The bottom line is you should look at the transfer partners for the flexible points you’re earning and start by joining those loyalty programs.
They’re free to join and as you learn more, you’ll understand more about how to use partner redemptions to your advantage.
ProTip: As you join loyalty programs, keep a spreadsheet to organize your passwords, account numbers, and other important details.
Mistake #13: Thinking the time and effort is not worth it.
Skeptics and even beginners often doubt whether or not earning and learning to use points and miles is worth the time and effort.
In some ways, it’s understandable.
They haven’t seen the proof that comes with knowing you booked a hotel entirely on points or booked an award flight and only paid $11.20 in taxes.
But it’s also easy to get discouraged if you’re searching for award availability and finding nothing. This is when it’s easiest to default to a “points and miles aren’t worth it” mantra.
This is because the redeeming part is a challenge that’s only overcome with learning, practice, and an open mind.
Before you get to the point of booking an award flight, spend time learning about what different airline programs can do for you.
Each has its own rules and mileage costs. Then, do some practice searches to familiarize yourself with the booking steps.
And, yes, if necessary, get creative.
Can you be flexible on your dates, airports, and even destination?
Even as a teacher with a rigid school schedule, I always found an award flight to book for my vacations.
I didn’t have date flexibility but I switched destinations and even used different airports to create the opportunity to places like Budapest, Thailand, Finnish Lapland, Patagonia, Botswana…you get the picture.
The bottom line is don’t write off points and miles as not being worth it.
Invest some time to learn and practice and the rewards returned will silence any last doubts.
Mistake #14: Transferring flexible points too soon.
Flexible points like those earned with Chase, American Express, Citibank, and Capital One come with the ability to transfer them to a variety of airline and hotel partners. This creates awesome redemption opportunities.
However, never transfer your flexible points until you’ve searched for and confirmed the award space you need is there. Most point transfers happen (almost) instantly so it’s easy to transfer just before you’re ready to book.
Once you transfer those points to an airline or hotel program, you can’ transfer those points back.
Not to mention, it’s better to keep flexible points with the bank versus the airline or hotel program. This protects you somewhat from devaluations.
If one American Express transfer partner devalues, I can just use another partner. If I’ve transferred points to that partner just to sit them in that account, those points have just devalued as well.
The bottom line is to always search for award space first and then transfer just what you need to complete the award booking.
Mistake #15: Analysis Paralysis
This condition actually runs in my family genes so I know how easy it is to succumb…especially with all of the possibilities that come with points and miles.
In the beginning, it’s downright overwhelming to know which miles to use, in which program, for the best value, etc.
And while you’re playing with options, the award availability is disappearing before your eyes.
Of course, you want to learn and try to maximize your points as best as possible.
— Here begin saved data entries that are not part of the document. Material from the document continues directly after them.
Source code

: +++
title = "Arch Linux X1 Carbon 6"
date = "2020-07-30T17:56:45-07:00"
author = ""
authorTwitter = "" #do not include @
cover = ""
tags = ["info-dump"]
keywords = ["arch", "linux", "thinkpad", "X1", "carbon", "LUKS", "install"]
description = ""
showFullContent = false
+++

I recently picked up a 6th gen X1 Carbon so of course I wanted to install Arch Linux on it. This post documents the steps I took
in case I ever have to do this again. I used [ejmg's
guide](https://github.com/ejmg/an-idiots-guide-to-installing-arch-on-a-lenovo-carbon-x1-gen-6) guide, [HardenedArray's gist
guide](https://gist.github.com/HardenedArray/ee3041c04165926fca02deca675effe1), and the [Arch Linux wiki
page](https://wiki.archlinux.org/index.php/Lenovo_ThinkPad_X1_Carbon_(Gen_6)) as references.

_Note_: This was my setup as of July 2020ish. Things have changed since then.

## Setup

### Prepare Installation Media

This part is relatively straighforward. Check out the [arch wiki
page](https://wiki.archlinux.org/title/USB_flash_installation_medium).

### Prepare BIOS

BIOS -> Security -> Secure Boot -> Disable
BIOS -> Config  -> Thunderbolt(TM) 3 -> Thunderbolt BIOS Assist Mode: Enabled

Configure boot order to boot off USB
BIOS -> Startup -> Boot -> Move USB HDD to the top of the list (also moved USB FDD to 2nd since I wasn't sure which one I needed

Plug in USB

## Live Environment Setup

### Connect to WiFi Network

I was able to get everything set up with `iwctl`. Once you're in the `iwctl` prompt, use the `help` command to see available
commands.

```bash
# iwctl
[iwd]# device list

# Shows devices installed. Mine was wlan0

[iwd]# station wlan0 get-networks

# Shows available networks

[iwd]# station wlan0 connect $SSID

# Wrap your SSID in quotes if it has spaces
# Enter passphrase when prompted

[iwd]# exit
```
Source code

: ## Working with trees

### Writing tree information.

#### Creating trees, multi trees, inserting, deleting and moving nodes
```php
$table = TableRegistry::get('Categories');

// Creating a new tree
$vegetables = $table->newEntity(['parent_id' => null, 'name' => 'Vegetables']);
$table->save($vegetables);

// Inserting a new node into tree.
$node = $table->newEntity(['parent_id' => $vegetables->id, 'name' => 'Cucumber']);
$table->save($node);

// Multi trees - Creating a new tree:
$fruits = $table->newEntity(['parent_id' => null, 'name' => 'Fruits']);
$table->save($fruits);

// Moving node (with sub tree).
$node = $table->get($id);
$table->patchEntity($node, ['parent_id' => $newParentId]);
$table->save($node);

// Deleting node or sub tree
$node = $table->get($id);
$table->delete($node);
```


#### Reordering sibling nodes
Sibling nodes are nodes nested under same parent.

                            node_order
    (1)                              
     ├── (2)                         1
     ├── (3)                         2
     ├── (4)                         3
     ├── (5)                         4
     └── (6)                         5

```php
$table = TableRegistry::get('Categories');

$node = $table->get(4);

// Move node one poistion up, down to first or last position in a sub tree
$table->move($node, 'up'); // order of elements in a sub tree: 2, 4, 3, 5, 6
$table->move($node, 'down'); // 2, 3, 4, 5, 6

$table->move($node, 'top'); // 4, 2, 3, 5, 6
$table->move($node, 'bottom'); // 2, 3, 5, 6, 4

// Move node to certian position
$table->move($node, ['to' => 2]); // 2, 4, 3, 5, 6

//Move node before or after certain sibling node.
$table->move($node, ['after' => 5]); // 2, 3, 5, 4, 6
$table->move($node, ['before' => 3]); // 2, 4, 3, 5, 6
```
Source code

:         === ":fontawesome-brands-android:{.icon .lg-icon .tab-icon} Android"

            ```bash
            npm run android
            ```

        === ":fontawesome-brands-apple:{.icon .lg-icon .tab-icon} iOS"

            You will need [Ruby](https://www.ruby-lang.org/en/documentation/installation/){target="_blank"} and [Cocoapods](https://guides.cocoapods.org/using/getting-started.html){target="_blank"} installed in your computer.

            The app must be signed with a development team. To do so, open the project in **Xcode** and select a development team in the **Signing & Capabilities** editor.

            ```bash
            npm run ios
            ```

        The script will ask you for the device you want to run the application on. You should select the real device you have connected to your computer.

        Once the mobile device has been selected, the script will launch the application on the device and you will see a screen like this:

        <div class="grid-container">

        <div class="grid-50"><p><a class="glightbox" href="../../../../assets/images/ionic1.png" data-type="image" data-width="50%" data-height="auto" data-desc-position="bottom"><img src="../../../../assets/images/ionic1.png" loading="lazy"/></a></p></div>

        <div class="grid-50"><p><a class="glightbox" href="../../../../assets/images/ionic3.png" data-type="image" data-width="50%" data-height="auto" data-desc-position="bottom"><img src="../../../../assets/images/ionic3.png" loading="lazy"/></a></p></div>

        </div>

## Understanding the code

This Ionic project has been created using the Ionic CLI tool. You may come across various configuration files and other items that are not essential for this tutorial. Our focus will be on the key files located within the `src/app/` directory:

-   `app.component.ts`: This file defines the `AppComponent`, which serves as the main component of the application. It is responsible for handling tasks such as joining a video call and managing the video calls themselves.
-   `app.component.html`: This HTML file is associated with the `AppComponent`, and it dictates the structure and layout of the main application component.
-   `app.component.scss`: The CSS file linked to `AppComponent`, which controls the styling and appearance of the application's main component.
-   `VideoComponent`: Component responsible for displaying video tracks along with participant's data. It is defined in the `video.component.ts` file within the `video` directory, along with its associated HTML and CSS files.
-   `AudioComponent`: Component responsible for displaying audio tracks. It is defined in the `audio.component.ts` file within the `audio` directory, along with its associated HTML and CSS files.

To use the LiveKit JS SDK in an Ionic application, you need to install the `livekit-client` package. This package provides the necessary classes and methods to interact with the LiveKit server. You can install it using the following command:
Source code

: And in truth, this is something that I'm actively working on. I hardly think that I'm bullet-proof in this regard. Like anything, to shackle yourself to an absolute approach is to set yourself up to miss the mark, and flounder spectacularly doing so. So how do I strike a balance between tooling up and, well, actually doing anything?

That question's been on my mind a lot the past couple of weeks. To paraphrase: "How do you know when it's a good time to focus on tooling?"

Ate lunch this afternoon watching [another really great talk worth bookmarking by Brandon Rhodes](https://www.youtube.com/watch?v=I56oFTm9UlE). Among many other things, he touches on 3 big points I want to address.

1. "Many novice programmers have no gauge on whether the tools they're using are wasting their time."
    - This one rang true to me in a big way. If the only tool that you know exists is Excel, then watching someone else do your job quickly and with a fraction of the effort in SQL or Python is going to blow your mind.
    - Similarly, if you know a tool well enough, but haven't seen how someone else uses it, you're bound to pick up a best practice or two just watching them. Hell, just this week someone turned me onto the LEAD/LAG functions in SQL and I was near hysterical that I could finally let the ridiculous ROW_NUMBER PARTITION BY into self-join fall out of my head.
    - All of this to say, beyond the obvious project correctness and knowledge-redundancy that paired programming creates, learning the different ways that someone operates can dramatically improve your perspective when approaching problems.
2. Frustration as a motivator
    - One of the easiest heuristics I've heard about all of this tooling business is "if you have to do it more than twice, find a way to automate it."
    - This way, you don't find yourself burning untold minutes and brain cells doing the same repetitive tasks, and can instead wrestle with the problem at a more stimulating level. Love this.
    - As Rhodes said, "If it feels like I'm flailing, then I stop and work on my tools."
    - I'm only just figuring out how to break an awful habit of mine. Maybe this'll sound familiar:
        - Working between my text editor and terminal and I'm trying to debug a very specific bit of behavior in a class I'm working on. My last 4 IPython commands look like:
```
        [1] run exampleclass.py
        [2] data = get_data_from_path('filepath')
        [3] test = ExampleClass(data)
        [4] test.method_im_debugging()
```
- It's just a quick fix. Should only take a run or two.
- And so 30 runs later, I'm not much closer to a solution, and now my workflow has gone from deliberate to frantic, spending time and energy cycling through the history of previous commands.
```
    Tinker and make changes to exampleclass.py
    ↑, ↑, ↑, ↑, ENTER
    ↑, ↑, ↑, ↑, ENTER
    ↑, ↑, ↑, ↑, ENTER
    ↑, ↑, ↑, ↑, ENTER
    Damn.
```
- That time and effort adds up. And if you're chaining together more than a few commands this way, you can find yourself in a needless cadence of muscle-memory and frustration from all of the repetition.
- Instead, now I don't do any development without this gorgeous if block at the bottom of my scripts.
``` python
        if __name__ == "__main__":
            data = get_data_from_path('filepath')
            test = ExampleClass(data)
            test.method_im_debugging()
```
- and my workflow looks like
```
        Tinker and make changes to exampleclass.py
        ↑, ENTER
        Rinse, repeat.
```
But remember, very few people look back and say their first redemption was their best. You book the trip with the best knowledge you have at the time.
You don’t want to lose the chance to take a trip because you were debating back and forth, especially if you’re counting on that redemption to save out-of-pocket cash costs or don’t have date flexibility.
No one books a trip to Rome and while strolling with their gelato says, “OMG, this trip stinks because I spent 10k more miles than I should have.”
The bottom line is to do your research but don’t get stuck analyzing forever. Book.That.Award.
What points and miles mistake would you add to this list?